As human beings we are citizens of the United States. As born again believers bound for heaven we are pilgrims on a journey, merely passing through this world on our way to our eternal home. But as we pass through, we must be ambassadors for Christ. An ambassador is someone whose home is one country but they reside in another country. They are bound both by the laws of the country of their origin and by the country they are visiting. But an ambassador is more than just a visitor. He or she is a representative of the King. Jesus is our King and as long as we are passing through this world we must represent Him with honor.
In his First Inaugural Address, George Washington made an extraordinary claim. He said that the foundation of United States public policy would be the individual morality of its citizens. Specifically, Washington said, “The foundation of our national policy will be laid in the pure and immutable principles of private morality.” He went on to explain, “their exists in the economy and discourse of nature, an indissoluble union between virtue and happiness.” Washington, with these words, harkened back to the Declaration of Independence where life and liberty were laid as a foundation for those who longed to pursue happiness.

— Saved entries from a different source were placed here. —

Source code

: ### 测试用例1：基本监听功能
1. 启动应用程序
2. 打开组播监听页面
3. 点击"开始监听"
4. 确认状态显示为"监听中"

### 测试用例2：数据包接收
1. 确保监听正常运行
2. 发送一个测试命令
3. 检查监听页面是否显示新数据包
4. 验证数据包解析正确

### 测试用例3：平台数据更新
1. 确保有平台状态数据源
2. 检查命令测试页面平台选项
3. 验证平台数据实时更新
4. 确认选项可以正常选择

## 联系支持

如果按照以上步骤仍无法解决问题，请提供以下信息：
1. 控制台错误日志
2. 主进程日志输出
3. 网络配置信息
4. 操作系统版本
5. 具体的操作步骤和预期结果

In his new book, The Tyranny of Clichés Jonah Goldberg sites President Woodrow Wilson as an example of the opposite of Washington’s sentiment about the place and consistency of American morality. Goldberg writes, “He was also the first president to hold that the president must have a vision for re-forming the United States. To that end, an enlightened Constitution must conform to those charged with imposing that vision, not the other way around. The pursuit of happiness was no longer an individual right but a state-driven agenda to be foisted upon a once free people.” President Wilson argued that, “Living political constitutions must be Darwinian in structure and in practice.” He also openly proclaimed that the Bill of Rights is a dead-letter relic and those who think otherwise are simply, “bound up in mere Fourth of July sentiments.” Well pass me some firecrackers and call me a patriot because I still believe the principles revealed and applied in the Constitution, the Bill of Rights, and the Word of God are the right foundation for a free republic.
God has blessed our country with a form of government known as a Constitutional Republic. If we were a pure democracy we would be at the mercy of the majority. But because we are a Republic we have a representative government that protects the rights of those who find their opinions in the minority.
In Matthew 5, Jesus tells us our role as ambassadors. We are to be salt and light to all who are within our sphere of influence. That means we should know what is going on in our world and seek to influence the culture for good. In other words, we should be the best citizens of this world so that we can both shine as lights in the darkness and shout the goodness of God into eternity.
In a few short months we will go to the polls to select our leader. May we be reminded that we should exercise our right to vote with both the values of heaven and the restoration of our culture in mind.